Thursday, 05/27/2010 9:37:17 AM

Thursday, May 27, 2010 9:37:17 AM

Post# of 103340
No venomen. There was no direct and substantiated announcement of an acquisition of Builders Choice in that PR:

"...we are pleased to welcome their team to ours...".

"...Acquiring this team...".

"...The company views acquisitions as an opportunity to...secure experienced, high quality, associates...".

"...The company will only report acquisitions after they occur, and will offer no updates regarding acquisition candidates."

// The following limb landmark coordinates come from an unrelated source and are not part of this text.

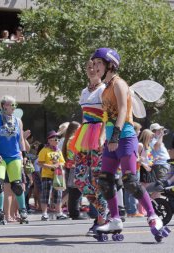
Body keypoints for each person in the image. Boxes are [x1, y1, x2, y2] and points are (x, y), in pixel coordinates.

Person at [92, 48, 168, 240]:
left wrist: (115, 136)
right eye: (95, 63)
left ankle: (153, 216)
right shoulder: (105, 88)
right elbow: (107, 116)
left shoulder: (119, 83)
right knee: (105, 180)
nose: (96, 67)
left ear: (110, 64)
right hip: (111, 140)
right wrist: (104, 137)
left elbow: (124, 110)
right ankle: (115, 219)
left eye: (99, 63)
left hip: (125, 138)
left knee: (130, 181)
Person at [70, 59, 108, 235]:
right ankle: (103, 210)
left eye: (94, 67)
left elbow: (107, 115)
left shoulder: (104, 89)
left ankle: (101, 218)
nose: (92, 70)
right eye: (88, 67)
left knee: (96, 178)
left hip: (99, 133)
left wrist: (103, 136)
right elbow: (84, 115)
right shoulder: (84, 91)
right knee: (79, 179)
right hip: (85, 134)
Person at [0, 95, 28, 224]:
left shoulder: (18, 121)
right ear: (4, 106)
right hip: (0, 156)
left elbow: (21, 139)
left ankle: (22, 210)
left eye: (14, 104)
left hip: (14, 156)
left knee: (17, 185)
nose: (13, 107)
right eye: (11, 104)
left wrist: (25, 155)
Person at [38, 130, 67, 221]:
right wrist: (51, 166)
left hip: (57, 176)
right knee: (45, 195)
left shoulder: (58, 151)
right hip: (47, 175)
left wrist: (60, 166)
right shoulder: (44, 150)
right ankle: (44, 214)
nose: (57, 141)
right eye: (55, 139)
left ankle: (59, 213)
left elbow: (62, 162)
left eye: (58, 139)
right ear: (49, 140)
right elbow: (40, 163)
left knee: (58, 194)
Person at [62, 121, 86, 220]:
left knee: (73, 191)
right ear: (75, 129)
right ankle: (75, 213)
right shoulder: (73, 139)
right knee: (75, 190)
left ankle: (74, 212)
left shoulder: (69, 139)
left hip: (71, 166)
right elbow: (74, 154)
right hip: (74, 166)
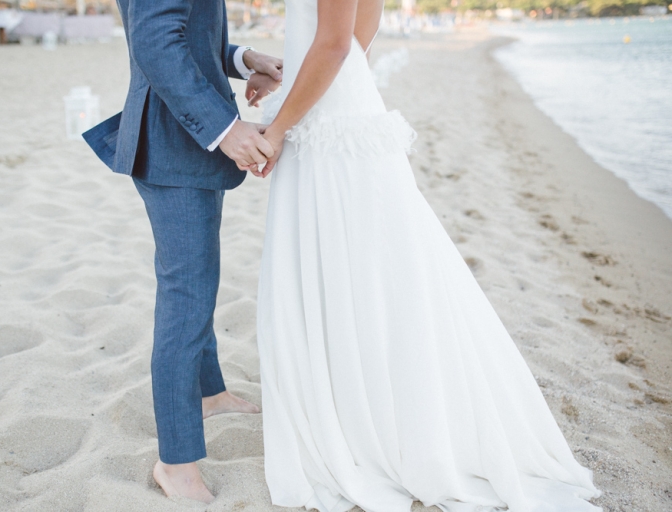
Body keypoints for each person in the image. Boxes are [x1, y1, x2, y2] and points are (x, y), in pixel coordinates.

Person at [254, 0, 603, 510]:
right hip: (341, 102)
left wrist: (278, 127)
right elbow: (356, 36)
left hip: (330, 112)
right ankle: (373, 404)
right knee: (374, 269)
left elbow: (332, 43)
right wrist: (299, 92)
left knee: (357, 269)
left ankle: (368, 417)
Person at [82, 0, 283, 503]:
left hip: (183, 143)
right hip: (175, 142)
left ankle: (209, 393)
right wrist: (225, 129)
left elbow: (189, 33)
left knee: (197, 279)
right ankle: (175, 463)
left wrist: (243, 59)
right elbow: (153, 41)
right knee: (186, 295)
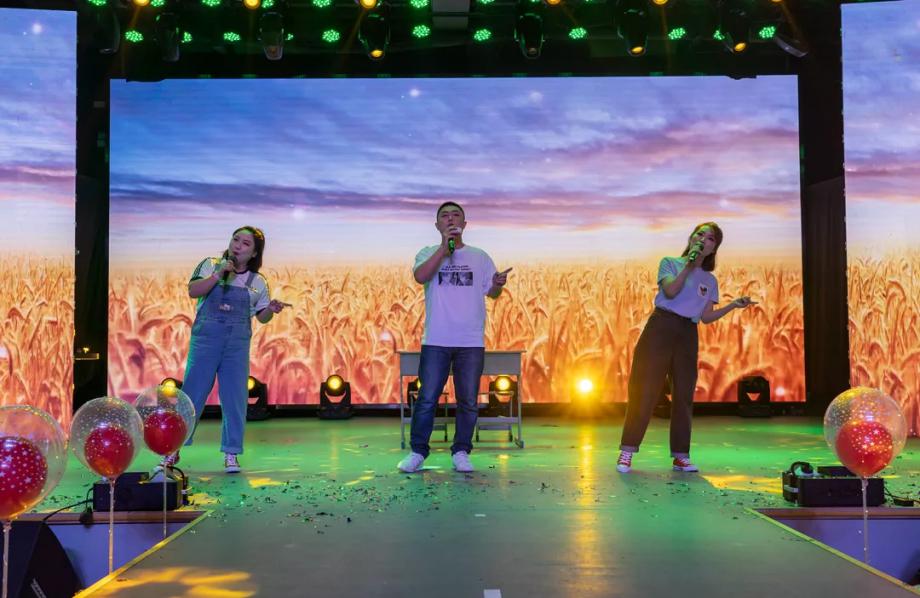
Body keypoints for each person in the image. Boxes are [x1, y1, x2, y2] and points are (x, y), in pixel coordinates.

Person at [616, 222, 756, 474]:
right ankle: (627, 450)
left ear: (713, 249)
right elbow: (670, 291)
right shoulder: (670, 263)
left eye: (710, 238)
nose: (703, 239)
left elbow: (706, 317)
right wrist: (689, 266)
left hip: (688, 333)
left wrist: (733, 305)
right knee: (644, 390)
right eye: (699, 234)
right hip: (661, 326)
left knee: (683, 394)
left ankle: (681, 455)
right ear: (691, 238)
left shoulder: (710, 280)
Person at [398, 202, 511, 473]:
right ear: (437, 225)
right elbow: (421, 276)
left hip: (470, 341)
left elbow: (492, 293)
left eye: (456, 215)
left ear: (465, 223)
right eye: (445, 216)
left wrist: (497, 285)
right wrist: (443, 249)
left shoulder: (480, 256)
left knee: (468, 401)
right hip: (436, 339)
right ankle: (418, 452)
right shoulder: (428, 253)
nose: (451, 219)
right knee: (427, 398)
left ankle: (461, 451)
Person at [168, 226, 289, 474]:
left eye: (245, 244)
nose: (238, 246)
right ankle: (173, 448)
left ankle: (231, 452)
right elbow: (193, 291)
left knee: (235, 398)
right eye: (236, 240)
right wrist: (218, 274)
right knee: (192, 395)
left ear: (254, 253)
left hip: (236, 346)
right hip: (206, 341)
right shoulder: (210, 265)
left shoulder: (257, 281)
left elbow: (261, 317)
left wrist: (271, 309)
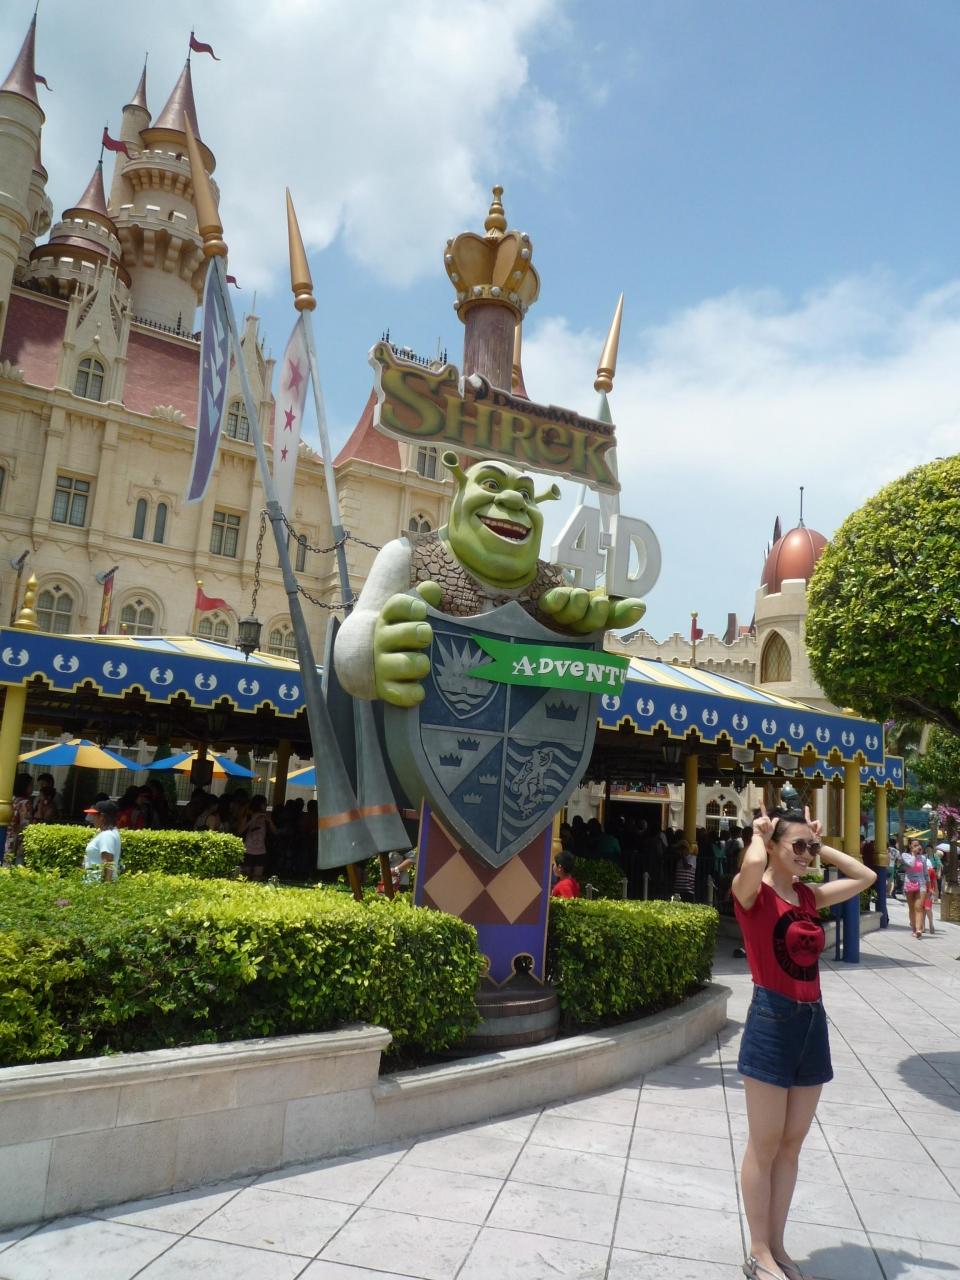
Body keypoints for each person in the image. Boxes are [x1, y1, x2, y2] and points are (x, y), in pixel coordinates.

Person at [733, 802, 875, 1280]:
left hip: (812, 1021)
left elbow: (864, 876)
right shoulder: (752, 894)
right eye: (797, 846)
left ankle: (777, 1246)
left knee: (791, 1144)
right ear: (773, 846)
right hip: (771, 1019)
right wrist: (760, 833)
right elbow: (754, 864)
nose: (806, 854)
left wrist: (820, 844)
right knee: (765, 1143)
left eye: (810, 848)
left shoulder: (809, 897)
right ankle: (758, 1252)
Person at [82, 799, 121, 882]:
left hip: (96, 884)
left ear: (102, 817)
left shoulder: (107, 835)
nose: (92, 819)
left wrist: (105, 886)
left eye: (94, 815)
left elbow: (108, 862)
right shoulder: (109, 833)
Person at [238, 794, 275, 880]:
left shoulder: (266, 818)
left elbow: (275, 832)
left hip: (261, 851)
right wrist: (252, 819)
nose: (266, 806)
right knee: (245, 877)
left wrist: (270, 821)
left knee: (257, 878)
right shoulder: (248, 817)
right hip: (247, 850)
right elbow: (239, 831)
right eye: (265, 804)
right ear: (260, 805)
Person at [900, 839, 932, 940]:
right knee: (912, 908)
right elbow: (911, 864)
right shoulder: (905, 855)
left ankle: (919, 929)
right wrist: (913, 854)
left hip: (921, 884)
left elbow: (926, 873)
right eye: (914, 845)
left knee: (919, 907)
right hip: (909, 883)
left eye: (918, 845)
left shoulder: (923, 858)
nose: (917, 847)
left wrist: (929, 886)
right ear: (910, 846)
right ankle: (914, 928)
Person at [4, 772, 34, 864]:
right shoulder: (26, 803)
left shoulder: (12, 800)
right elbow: (25, 826)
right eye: (31, 785)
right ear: (24, 786)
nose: (32, 788)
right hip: (17, 841)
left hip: (7, 837)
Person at [923, 858, 939, 936]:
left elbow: (934, 881)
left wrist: (936, 891)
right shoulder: (931, 870)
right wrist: (936, 891)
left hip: (925, 891)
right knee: (926, 908)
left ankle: (926, 925)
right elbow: (935, 882)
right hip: (926, 891)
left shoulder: (928, 870)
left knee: (924, 908)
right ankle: (929, 924)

At no place in the PR was there a direct statement that EXPH has acquired Builder's Choice as a company and as a corporate entity. It tap-danced around the subject like most doublespeak PRs leaving the reader to largely interpret whatever they wanted from it. It may interest you to know that on the Builders Choice website, they mention that they have "less than 50 employees". I am guessing that if the total number of employees was 22 they might have written "less than 25 employees". Is it your position that Builders Choice was planning to just lay off the remaining employees and dissolve what was left of the corporation? Or is it your position they have yet to complete the corporate part of the acquisition and are waiting to "report (that) acquisition after (it) occurs"? It seems that if the latter is true, it would be pretty foolish to report taking on half Builders Choice's employees ahead of announcing the entire corporate takeover at one time if "post-reporting" only is EXPH policy, no?

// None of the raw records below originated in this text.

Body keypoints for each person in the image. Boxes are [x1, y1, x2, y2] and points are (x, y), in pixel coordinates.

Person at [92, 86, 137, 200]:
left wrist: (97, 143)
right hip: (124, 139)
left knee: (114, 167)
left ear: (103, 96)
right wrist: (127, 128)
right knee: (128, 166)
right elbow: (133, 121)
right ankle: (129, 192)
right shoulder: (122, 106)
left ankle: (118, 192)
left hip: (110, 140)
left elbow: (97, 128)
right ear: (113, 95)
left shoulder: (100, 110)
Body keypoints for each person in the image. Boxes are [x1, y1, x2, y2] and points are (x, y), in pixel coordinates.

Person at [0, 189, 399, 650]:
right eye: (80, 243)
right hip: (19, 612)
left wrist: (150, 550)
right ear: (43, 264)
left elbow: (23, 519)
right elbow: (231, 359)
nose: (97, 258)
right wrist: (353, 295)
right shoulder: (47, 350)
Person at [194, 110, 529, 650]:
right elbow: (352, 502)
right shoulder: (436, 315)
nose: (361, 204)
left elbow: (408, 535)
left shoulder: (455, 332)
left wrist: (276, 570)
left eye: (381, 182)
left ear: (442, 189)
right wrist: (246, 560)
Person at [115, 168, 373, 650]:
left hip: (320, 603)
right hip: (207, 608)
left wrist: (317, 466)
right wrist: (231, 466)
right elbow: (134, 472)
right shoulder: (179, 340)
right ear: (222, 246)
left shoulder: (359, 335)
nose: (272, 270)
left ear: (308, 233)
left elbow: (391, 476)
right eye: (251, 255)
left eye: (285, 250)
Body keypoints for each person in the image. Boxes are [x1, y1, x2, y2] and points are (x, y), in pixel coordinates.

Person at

This looks like a move to vastly increase the EXPH payroll with the hopes of making up enough sales in Builders Choice former patrons to pay for them. Let's hope the patron's loyalty to Builders Choice sales department personnel is firm. Because normally a company in a position to have half their employees abandon ship (especially the sales staff) is not a really sound financial one. And that would have probably been known by their patrons as well....who may have already sought out new suppliers which, if true, would have added to Builders Choice's problems to begin with and perhaps prompted this move.

I read this with some amusement as well ..."combine with a competitor and revenues rise". Did you know that most M&As in this country, upwards of 70% do NOT produce a higher revenue stream by sales alone in the long run? In fact upwards of 70% are abject failures to their shareholders. The problem most often is integrating the different cultures...a situation which is magnified greatly when one company or both have experienced financial problems. Here is an older (Feb 2007) article but a sound one:

http://www.thefreelibrary.com/Why+mergers+and+acquisitions+can+often+fail.-a0160421821

Initially the bottom line is improved by layoffs of redundant personnel and the shuttering or sale of various and sundry redundant warehousing facilities and non-profitable business and the like. What EXPH has done is the exact opposite which leaves their only hope of an improved bottom line through increased sales and their greatest problem merging of the two cultures that will be responsible for doing so. Not knowing the exact payroll/commissions of the employees they just acquired but assuming that it is probably in the $1.2M range plus another $1.2M for perks, travel and logistical support of the sales force, that’s a LOT of new net cabinet sale dollars. To be overly optimistic about this latest move is bound to produce disappointment short term at the very least. All IMHO.